Immigration Bill Seen As Vital For U.S., Mexico

Immigration bill is seen as vital for U.S., Mexico

Web Posted: 05/09/2007 01:01 AM CDT
John MacCormack
Express-News

With the U.S. Senate set to begin debate Monday on a comprehensive immigration bill, former Mexican Foreign Minister Jorge Castaeda said Tuesday that the eyes of his homeland are focused on the issue.

“This is the single most important issue in Mexico by far.
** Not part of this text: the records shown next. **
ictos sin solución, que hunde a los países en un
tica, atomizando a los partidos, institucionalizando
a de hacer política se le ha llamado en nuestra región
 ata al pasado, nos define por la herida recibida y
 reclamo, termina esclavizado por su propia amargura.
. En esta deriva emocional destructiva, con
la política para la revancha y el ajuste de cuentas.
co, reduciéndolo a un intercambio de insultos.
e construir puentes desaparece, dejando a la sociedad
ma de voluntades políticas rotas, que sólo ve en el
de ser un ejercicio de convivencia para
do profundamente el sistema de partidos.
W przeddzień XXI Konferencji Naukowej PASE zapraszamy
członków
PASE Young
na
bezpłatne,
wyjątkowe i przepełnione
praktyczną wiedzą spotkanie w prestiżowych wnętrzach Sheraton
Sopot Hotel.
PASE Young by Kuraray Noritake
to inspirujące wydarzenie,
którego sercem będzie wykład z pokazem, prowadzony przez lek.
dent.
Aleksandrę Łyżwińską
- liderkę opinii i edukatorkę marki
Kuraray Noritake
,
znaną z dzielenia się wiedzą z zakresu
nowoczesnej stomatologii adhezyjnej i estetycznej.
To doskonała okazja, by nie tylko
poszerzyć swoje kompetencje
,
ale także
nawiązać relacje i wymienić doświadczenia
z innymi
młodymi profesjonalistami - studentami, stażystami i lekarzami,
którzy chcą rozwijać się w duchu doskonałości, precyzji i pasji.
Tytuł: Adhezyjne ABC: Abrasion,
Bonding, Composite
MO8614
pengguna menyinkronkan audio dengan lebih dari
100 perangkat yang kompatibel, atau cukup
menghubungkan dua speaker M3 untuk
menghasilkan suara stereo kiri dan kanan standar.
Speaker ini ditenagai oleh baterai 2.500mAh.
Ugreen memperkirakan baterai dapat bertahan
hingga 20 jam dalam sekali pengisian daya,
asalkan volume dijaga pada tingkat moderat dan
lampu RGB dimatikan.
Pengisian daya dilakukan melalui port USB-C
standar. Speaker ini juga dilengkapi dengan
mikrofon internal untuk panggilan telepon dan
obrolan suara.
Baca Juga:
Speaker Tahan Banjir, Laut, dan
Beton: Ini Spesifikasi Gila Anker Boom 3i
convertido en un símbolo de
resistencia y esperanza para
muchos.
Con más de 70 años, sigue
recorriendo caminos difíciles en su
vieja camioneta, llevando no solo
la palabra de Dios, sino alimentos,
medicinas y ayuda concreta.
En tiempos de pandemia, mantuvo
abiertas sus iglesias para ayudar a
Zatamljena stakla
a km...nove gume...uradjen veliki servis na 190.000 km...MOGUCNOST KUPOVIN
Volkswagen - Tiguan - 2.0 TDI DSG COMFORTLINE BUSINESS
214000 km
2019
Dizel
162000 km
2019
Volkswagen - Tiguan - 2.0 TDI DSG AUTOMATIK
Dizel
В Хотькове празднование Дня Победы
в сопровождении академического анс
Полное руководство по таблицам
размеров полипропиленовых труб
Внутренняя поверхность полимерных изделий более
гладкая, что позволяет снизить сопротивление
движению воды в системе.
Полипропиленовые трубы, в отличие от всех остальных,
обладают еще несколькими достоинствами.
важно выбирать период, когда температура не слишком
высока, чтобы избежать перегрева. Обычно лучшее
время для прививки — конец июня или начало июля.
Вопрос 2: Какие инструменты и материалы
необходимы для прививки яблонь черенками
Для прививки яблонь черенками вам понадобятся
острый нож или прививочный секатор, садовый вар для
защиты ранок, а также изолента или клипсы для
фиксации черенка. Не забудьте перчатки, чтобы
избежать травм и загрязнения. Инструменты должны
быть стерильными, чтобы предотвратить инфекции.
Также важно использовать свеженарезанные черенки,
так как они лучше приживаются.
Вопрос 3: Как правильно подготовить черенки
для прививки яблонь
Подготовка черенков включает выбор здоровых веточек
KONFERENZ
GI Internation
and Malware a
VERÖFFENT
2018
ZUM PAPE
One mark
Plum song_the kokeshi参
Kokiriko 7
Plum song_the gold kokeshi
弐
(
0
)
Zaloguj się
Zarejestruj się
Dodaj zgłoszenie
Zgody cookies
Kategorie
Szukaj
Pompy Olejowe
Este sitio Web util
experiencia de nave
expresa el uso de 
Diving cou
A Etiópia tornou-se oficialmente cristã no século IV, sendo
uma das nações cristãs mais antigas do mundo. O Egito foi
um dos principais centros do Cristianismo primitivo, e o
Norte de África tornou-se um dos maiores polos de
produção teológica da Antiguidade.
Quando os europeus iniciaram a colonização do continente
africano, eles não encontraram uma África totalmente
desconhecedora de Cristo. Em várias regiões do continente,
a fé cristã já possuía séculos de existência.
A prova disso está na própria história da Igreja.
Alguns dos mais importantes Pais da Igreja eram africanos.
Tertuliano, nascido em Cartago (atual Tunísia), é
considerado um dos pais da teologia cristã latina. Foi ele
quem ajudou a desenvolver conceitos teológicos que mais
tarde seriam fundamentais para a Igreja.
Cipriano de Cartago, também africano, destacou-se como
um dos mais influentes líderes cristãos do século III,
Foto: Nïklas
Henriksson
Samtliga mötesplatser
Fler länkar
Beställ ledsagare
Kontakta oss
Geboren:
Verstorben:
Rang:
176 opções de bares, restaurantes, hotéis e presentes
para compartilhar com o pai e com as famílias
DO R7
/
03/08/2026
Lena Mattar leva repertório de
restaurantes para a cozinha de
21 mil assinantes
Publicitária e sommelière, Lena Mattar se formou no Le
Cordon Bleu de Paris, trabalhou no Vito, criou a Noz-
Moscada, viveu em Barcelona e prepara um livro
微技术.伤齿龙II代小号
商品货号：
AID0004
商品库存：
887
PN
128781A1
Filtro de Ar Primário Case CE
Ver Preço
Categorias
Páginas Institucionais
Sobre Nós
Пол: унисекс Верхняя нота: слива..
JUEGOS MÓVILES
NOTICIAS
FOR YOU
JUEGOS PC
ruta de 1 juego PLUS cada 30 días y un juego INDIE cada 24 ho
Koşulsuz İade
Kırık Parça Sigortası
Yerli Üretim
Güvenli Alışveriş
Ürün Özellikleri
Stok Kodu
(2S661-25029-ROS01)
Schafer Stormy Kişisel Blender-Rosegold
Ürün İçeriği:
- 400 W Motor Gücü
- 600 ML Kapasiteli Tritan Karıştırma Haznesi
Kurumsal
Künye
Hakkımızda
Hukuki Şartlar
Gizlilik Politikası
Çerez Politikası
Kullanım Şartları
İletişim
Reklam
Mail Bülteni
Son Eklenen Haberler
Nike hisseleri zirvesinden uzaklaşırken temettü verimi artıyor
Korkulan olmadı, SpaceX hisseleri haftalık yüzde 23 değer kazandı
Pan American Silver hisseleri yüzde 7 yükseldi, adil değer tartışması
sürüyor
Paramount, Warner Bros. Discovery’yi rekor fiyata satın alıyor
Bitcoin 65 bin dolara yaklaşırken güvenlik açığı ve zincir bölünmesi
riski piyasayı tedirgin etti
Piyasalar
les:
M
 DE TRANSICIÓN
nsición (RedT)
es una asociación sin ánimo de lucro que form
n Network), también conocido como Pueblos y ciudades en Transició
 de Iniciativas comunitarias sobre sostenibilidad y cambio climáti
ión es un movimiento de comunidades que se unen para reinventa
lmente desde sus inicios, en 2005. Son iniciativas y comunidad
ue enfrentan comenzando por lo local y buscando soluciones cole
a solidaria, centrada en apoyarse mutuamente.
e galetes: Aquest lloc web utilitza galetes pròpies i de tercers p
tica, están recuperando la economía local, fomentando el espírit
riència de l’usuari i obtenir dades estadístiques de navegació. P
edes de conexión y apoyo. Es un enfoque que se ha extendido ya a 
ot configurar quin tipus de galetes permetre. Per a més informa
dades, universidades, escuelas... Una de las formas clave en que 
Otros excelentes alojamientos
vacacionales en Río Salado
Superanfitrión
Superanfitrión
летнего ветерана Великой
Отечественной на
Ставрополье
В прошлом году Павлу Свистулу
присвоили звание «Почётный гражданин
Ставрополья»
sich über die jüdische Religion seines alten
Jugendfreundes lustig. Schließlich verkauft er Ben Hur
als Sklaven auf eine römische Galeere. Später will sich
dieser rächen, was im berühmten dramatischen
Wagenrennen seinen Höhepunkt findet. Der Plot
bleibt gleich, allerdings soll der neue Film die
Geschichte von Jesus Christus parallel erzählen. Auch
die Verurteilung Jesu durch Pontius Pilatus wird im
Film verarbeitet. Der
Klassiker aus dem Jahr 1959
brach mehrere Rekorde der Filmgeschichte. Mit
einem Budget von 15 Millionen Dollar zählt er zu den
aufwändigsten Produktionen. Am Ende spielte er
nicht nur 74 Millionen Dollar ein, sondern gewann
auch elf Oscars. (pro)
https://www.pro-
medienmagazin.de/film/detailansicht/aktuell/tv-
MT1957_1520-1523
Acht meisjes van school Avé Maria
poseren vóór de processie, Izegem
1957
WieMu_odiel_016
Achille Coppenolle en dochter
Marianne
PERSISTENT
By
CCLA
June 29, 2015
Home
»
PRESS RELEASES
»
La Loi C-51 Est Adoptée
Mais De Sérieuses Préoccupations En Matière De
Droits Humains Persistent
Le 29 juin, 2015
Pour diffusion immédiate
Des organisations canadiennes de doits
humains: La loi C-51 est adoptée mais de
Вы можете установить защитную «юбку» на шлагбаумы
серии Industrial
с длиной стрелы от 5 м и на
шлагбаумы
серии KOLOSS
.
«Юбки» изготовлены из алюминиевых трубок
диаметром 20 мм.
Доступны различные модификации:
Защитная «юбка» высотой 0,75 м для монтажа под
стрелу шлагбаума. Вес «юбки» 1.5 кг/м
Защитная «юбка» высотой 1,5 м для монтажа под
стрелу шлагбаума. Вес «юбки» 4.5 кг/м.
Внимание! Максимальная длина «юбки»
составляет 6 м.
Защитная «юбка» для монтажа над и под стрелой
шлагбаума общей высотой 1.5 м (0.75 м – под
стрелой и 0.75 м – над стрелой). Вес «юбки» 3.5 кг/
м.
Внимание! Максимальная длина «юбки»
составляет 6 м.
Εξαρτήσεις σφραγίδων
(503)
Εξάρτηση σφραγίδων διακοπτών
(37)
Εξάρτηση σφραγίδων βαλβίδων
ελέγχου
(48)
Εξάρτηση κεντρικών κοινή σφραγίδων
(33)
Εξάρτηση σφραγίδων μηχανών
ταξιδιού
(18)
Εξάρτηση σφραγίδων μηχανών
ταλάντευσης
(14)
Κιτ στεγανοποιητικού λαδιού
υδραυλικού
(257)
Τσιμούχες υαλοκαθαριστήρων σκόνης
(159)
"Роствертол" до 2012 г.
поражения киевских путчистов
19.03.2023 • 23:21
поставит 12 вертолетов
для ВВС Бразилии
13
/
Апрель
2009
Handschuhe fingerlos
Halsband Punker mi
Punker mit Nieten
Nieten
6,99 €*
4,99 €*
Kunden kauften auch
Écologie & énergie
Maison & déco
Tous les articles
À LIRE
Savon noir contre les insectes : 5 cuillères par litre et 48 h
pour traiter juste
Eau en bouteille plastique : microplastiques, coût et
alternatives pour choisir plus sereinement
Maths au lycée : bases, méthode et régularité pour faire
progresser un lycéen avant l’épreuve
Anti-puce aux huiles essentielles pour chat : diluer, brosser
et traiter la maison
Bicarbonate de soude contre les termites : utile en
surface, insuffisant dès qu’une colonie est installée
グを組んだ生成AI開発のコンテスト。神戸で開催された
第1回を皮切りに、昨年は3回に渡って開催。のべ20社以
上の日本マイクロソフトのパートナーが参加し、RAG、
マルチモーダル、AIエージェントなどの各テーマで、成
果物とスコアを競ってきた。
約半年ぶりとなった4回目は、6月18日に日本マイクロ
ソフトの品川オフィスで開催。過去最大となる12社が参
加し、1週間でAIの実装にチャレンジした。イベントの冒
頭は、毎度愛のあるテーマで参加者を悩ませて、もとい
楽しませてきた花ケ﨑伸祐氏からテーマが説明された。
Nothing else even approaches it,” he said to an audience of about 150 at the University of Texas at San Antonio Downtown Campus.

And, said Castaeda, it is also critical that the United States and Mexico come to a bi-national agreement on immigration.

“The U.S. has an immigration agreement with Cuba, the country it considers its worst enemy, but doesn't have one with the country it considers its best friend,” he said.

Now a professor at New York University, Castaeda, while serving in the Cabinet of President Vicente Fox, challenged the United States to come up with a comprehensive solution to immigration and border security.

“It's the whole enchilada or nothing,” he famously vowed in 2001, meaning Mexico would not agree to any bi-national immigration deal that did not resolve the status of the 12 million people illegally living in the United States, establish a humane guest worker program and address border security.

But 9-11 scuttled bi-national immigration talks and put reform legislation in the United States on hold.

Stricter enforcement by the United States in recent years has also changed the immigration dynamic, leading many Mexicans to stay in the United States.

“They used to come and go, but now they stay because it's too dangerous and it costs too much,” he said of the estimated 6 million Mexicans staying illegally in the United States.

And, he said, if no immigration deal is reached, anti-American interests in Mexico will take advantage.

“It will give voice to the very anti-U.S., very anti-democracy, very anti-globalization interests. It will give them something to point to,” he said.

Castaeda scoffed at the thought that the United States will build a significant wall along the Mexican border, calling it a political fig leaf.

“It's become a symbol of American unfriendliness to Latin America, and to Mexico in particular,” he said.